要件 1:
成田空港の新会社をめぐる文書抜粋で、調整官は国土交通省の試算に基づいて新会社の利益をどう見ているか答えてください。
要件 2:
成田空港の新会社をめぐる文書抜粋を、最後の発言の後から書き継いでください。

文書抜粋:
☆ ☆ ☆ ☆ ☆
岩田「周辺対策の原資はどのように担保されるのか。会社の利益が上がらなくなれば、周辺対策にしわ寄せが来るのではないか。それがなくても、谷間対策などの新規事業は出来なくなるのではないか。そのために、500億円の話が出てきたのではないか。これを、共生財団に寄付の形で出来ないだろうか。共生財団も出資金を食いつぶしている状態と思う。」

調整官「『利益が上がらなかったらどうなるのか。』とのことだが、国土交通省の試算では新会社は利益が上がると考えている。成田空港の需要も現在よりも下がることはないと考えている。重傷急性呼吸器症候群(SARS)が1年も続くと厳しい面もあるかもしれないが。新たな施策については完全民営化までに結論を出したい。完全民営化までは国が株式を持っているので、新会社を完全に監督できる。完全民営化後も法律の範囲で監督責任がある。」

秋山「1500億円を引き上げると言うことか。」

審議官「そういうことになる。」

馬込「3000億円貯まってきた、と言うことは逆から言うと『そんなにいらなかったのではないか。』と言うことになる。それだけの余力が出来たと言うことか。」
☆ ☆ ☆ ☆ ☆
提供データ:
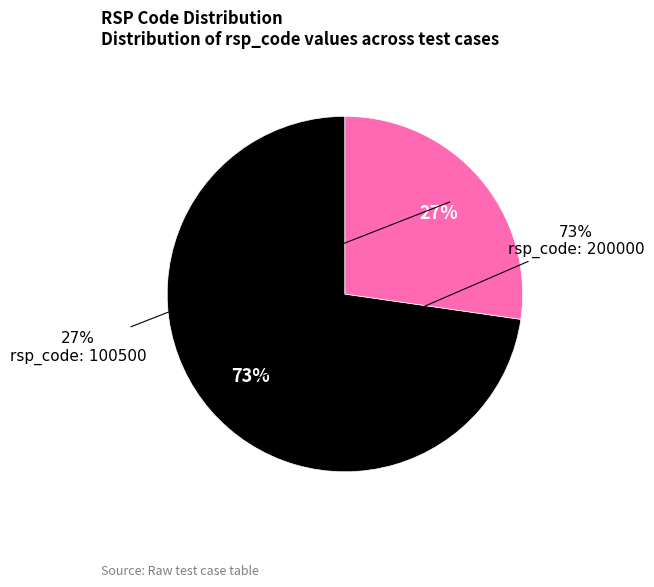

Does batchDate传空 account for over 50% of the chart?

No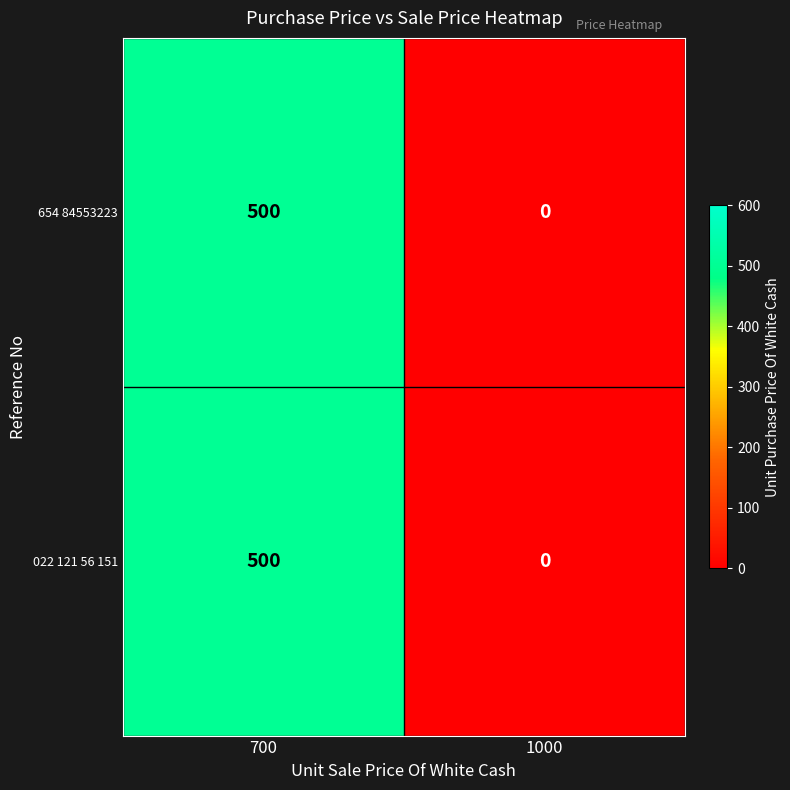

True or false: 022 121 56 151 has a value of 681 at 700.

False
☆ ☆ ☆ ☆ ☆
出力結果 1:
新会社は利益が上がると考えている。

出力結果 2:
課長補佐「空港には莫大なお金がかかる。成田空港にも今までに2兆円ぐらいのお金がかかっている。空港の建設費用に対して政府の出資はその内2割程度になる。関西国際空港や中部国際空港などは海上空港のためもあるが、4割程度になっている。これを、将来の需要の拡大で回収しようと言う考え方だ。」

馬込「考え方は色々あるだろうが、地元としては『余力があったのなら、今まで、もっと周辺対策に回してもらいたかった。』と考えてしまう。」

調整官「周辺対策は国のお金ではなく、着陸料に上乗せして出しているものだ。」

民営化で国の責任はどうなるのか?

馬込「完全民営化になったら、法律上の国の監督権限はなくなるのか。」

調整官「これからの課題だが、特殊会社の段階ではまだ堅いところがあり、新しい事業を始めるときには国の承認を必要とするが、完全民営化ではもっと自由度を高めたいと考えている。しかし、国の監督責任が全くなくなると言うことではなくて、何らかの形で残る。」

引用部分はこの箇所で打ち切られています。